To achieve the best training performance of the RWKV model, it is recommended to install the following software:

torch 2.1.2+cu121 (or the latest version of torch)
The latest deepspeed
pytorch-lightning ==1.9.5

Run the following commands in sequence in the Conda environment of the terminal to install the RWKV training environment:

# Install the CUDA 12.1 version of torch by specifying the URL
pip install torch --upgrade --extra-index-url https://download.pytorch.org/whl/cu121
# Specify to install the 1.9.5 version of PyTorch Lightning and other commonly used machine learning toolkits
# The --upgrade parameter means that if the corresponding software package is already installed in the environment, it will be upgraded to the latest version
pip install pytorch-lightning==1.9.5 deepspeed wandb ninja --upgrade
# The following are some other toolkits that will be used when training with RWKV-PEFT. It is recommended to install them in advance
pip install bitsandbytes einops triton rwkv-fla rwkv transformers GPUtil plotly gradio datasets

Tips

The recommended software versions are the best practices for RWKV training. You can also choose to install other versions of the software as long as compatibility is ensured.

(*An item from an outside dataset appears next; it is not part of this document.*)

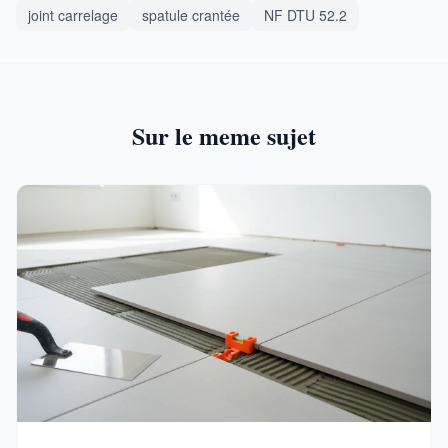
joint carrelage
spatule crantée
NF DTU 52.2
Sur le meme sujet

Check the CUDA Environment

After the above dependencies are installed, you should have installed the latest version of Torch and the CUDA 12.1 toolkit at the same time.

Run the following commands in sequence to check the PyTorch version and whether the CUDA tool is available:

python3 # Start python3

import torch # Import the torch package

# Print the PyTorch version
print(f"PyTorch version: {torch.__version__}") 
# Check if CUDA is available
print(f"CUDA available: {torch.cuda.is_available()}")
# Print the CUDA version
print(f"CUDA version: {torch.version.cuda}")
# Print the number of available GPUs
print(f"Number of GPUs: {torch.cuda.device_count()}")

If the command print(f"CUDA available: {torch.cuda.is_available()}") returns CUDA available: True, it proves that the CUDA environment is available:

ft-environmen-check-cuda

If it returns False, use the command print(f"CUDA version: {torch.version.cuda}") to check if the CUDA version of torch is correctly installed.

If the CUDA version of torch is installed and it still returns CUDA available: True, you may need to reinstall the CUDA environment (it is recommended to use CUDA 12.1 or a later version). For the installation steps, please refer to the CUDA Toolkit Installation Documentation.